Causal-diagram guide
How to draw and read a causal diagram — confounders, colliders, backdoor paths, and bad controls
A causal diagram (a directed acyclic graph, or DAG) is a picture of your assumptions about what causes what. It is not a result and not a conclusion — it is the reasoning tool that tells you what to adjust for and, just as importantly, what not to adjust for. This guide is a first-course, applied treatment: the goal is to reason clearly, not to prove identification theorems. (For a deeper, optional treatment, see Causal Inference: What If by Hernán & Robins, freely readable online — linked here, not reproduced.)
The pieces
| Piece | Picture | Meaning |
|---|---|---|
| node | a labelled point | a variable (treatment, outcome, or another factor) |
| directed edge | an arrow \(A \to B\) | “\(A\) is a direct cause of \(B\)” (your assumption) |
| path | a chain of edges | any route between two nodes, following or against arrows |
| causal path | arrows aligned \(Z \to \dots \to Y\) | how the treatment actually affects the outcome |
| backdoor path | a non-causal route from \(Z\) to \(Y\) that starts with an arrow into \(Z\) | a source of confounding you must block |
The three roles a third variable can play
This is the heart of the guide. The same variable can require opposite handling depending on its role.
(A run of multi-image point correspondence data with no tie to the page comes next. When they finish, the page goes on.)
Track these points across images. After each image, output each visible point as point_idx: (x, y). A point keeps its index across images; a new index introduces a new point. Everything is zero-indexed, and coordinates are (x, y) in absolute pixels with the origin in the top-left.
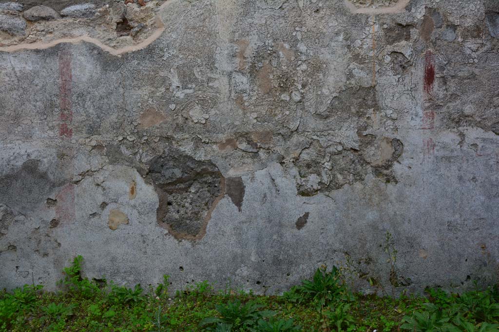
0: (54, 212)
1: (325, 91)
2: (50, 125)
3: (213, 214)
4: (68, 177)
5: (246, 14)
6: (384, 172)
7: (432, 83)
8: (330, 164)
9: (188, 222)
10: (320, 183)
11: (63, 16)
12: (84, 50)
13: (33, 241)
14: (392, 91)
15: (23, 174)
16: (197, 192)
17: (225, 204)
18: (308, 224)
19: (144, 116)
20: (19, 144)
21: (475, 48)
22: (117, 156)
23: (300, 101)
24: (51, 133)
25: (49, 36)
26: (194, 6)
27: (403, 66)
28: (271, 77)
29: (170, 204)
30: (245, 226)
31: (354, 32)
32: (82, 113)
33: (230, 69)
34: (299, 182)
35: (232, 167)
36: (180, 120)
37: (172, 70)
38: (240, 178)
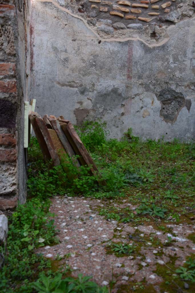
0: (123, 110)
2: (123, 74)
3: (180, 113)
4: (130, 96)
9: (170, 116)
11: (128, 28)
12: (138, 44)
13: (113, 121)
15: (112, 94)
16: (174, 104)
17: (184, 109)
19: (158, 73)
20: (110, 81)
22: (149, 88)
24: (124, 77)
25: (123, 36)
26: (182, 30)
29: (164, 108)
30: (190, 118)
32: (136, 70)
33: (191, 57)
35: (188, 95)
36: (172, 76)
37: (171, 56)
38: (190, 100)
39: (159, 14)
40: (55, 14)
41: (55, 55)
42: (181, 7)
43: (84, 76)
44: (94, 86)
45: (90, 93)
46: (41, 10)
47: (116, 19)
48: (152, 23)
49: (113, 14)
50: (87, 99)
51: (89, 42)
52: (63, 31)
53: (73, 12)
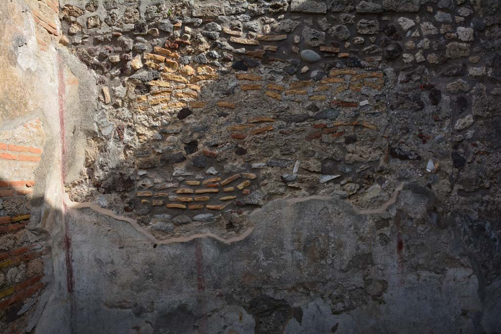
1: (345, 257)
2: (192, 284)
3: (286, 327)
4: (204, 313)
5: (300, 218)
6: (378, 298)
7: (402, 249)
8: (349, 296)
10: (344, 307)
11: (194, 221)
12: (209, 241)
14: (380, 255)
15: (178, 312)
16: (276, 316)
17: (293, 322)
18: (338, 329)
19: (245, 277)
20: (175, 296)
21: (423, 230)
22: (231, 300)
23: (331, 264)
24: (193, 289)
25: (187, 233)
26: (271, 214)
27: (385, 241)
28: (315, 252)
29: (261, 323)
31: (359, 225)
32: (210, 277)
33: (292, 249)
34: (332, 307)
35: (296, 301)
36: (266, 278)
37: (260, 250)
38: (300, 307)
39: (235, 197)
40: (95, 220)
41: (100, 269)
42: (266, 184)
43: (138, 292)
44: (153, 304)
45: (149, 315)
46: (78, 218)
47: (176, 212)
48: (227, 211)
49: (171, 207)
50: (145, 323)
51: (141, 247)
52: (106, 239)
53: (118, 213)
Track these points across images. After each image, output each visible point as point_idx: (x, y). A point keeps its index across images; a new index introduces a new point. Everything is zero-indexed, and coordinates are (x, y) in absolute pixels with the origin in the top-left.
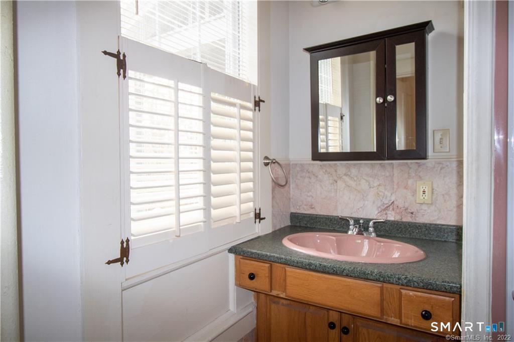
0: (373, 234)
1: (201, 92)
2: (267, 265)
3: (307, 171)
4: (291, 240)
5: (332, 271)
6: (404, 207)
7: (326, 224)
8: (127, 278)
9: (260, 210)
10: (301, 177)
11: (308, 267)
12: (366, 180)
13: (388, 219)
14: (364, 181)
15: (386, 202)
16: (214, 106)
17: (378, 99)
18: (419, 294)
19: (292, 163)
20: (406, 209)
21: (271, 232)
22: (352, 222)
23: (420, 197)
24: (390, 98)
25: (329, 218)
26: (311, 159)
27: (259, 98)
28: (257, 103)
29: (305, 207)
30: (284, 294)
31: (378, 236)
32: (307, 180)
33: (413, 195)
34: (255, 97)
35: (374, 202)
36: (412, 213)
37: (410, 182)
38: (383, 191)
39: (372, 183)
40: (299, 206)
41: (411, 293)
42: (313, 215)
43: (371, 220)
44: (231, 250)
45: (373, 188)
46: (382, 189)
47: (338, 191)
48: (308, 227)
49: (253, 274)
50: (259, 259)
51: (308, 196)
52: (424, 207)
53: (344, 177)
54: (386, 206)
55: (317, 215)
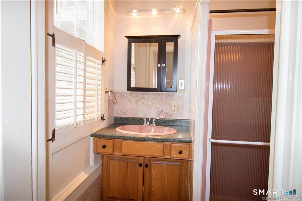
0: (155, 125)
1: (83, 56)
2: (112, 141)
3: (123, 96)
4: (120, 129)
5: (144, 140)
6: (167, 112)
7: (132, 121)
8: (55, 148)
9: (103, 115)
10: (120, 99)
11: (133, 139)
12: (151, 101)
13: (160, 118)
14: (150, 101)
15: (159, 110)
16: (88, 62)
17: (158, 65)
18: (178, 145)
19: (116, 91)
20: (168, 113)
21: (107, 126)
22: (145, 120)
23: (173, 108)
24: (164, 65)
25: (134, 119)
26: (127, 90)
27: (104, 59)
28: (103, 61)
29: (122, 114)
30: (120, 153)
31: (156, 125)
32: (123, 100)
33: (171, 107)
34: (102, 58)
35: (154, 111)
36: (170, 115)
37: (170, 101)
38: (159, 105)
39: (154, 102)
40: (119, 114)
41: (175, 145)
42: (126, 117)
43: (153, 119)
44: (92, 135)
45: (154, 104)
46: (158, 105)
47: (138, 106)
48: (123, 123)
49: (104, 146)
50: (108, 138)
51: (123, 108)
52: (175, 112)
53: (142, 99)
54: (159, 112)
55: (128, 117)
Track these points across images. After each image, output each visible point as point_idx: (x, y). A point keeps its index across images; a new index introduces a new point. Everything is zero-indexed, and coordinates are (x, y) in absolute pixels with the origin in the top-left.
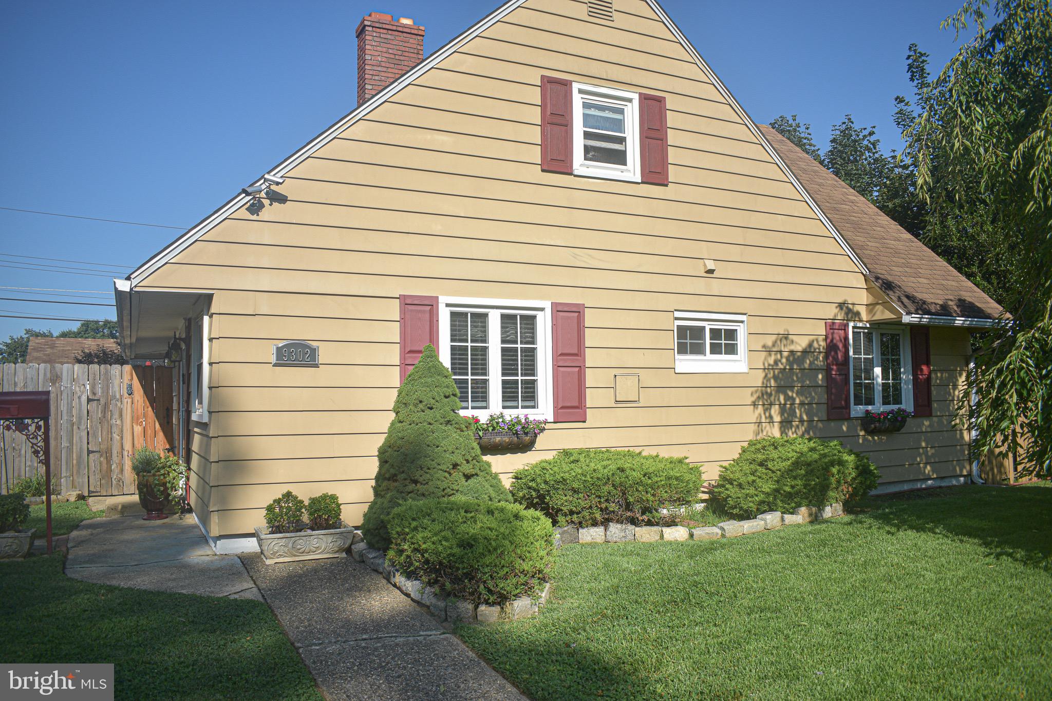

- Confounder — a common cause of both treatment and outcome: \(Z \leftarrow C \to Y\). It opens a backdoor path. Adjust for it (stratify or include it) to close the path.
- Mediator — a variable on the causal path: \(Z \to M \to Y\). It carries part of the effect. Do not adjust for it if you want the total effect — adjusting removes the very effect you are trying to measure.
- Collider — a common effect of two variables: \(A \to K \leftarrow B\). A collider blocks its path by default; adjusting for it opens a spurious association between \(A\) and \(B\).
A bad control is adjusting for a mediator or a collider. It is one of the most common — and most invisible — ways to get a wrong causal answer, because the software runs fine and the number changes in a plausible-looking direction.
The backdoor rule (informally)
To estimate the causal effect of \(Z\) on \(Y\), block every backdoor path by adjusting for a set of pre-treatment variables (an adjustment set) — and add nothing post-treatment. Concretely:
- List the variables you believe cause the treatment, the outcome, or both.
- Mark which are pre-treatment (measured before treatment) and which are post-treatment.
- Find the backdoor paths (routes into \(Z\) that reach \(Y\)).
- Choose a set of pre-treatment variables that blocks all of them — that is your adjustment set.
- Never put a mediator or a collider in the adjustment set.
Worked example — the tutoring-center study
The course’s observational study asks whether using the tutoring center (\(Z\)) improves an end-of-term outcome (\(Y\)). Students self-select, so prior ability is in play. The assumed diagram (described in words, since this draft site renders diagrams as text):
- PriorAbility \(\to\) Use — more-prepared students are likelier to use the center.
- PriorAbility \(\to\) Outcome — more-prepared students do better anyway.
- Use \(\to\) Outcome — the effect we want.
- Use \(\to\) HoursStudied \(\to\) Outcome — using the center leads to more studying, which helps.
Reading it:
- PriorAbility is a confounder: it sits on the backdoor path Use \(\leftarrow\) PriorAbility \(\to\) Outcome. Adjusting for it closes the backdoor — which is why the naive difference \(+8.0\) falls to the adjusted \(+3.0\).
- HoursStudied is a mediator (post-treatment): it is on the causal path Use \(\to\) HoursStudied \(\to\) Outcome. Adjusting for it would be a bad control — it would remove part of the very effect you want and bias the estimate.
So the adjustment set is \(\{\text{PriorAbility}\}\), and not \(\{\text{PriorAbility}, \text{HoursStudied}\}\). The diagram, not the regression output, is what tells you that.
What a diagram does and does not buy you
- It does make your causal assumptions explicit and tell you what to adjust for.
- It does not prove those assumptions. If a real confounder is unmeasured, no adjustment can close its backdoor — which is the standing limit of observational evidence, and why random assignment is so valuable.
- A diagram with an arrow you cannot justify is worse than no diagram: every edge is a claim you are making.
This page is a study reference. For graded specifics — deadlines, submissions, and policies — Blackboard (the LMS) is authoritative.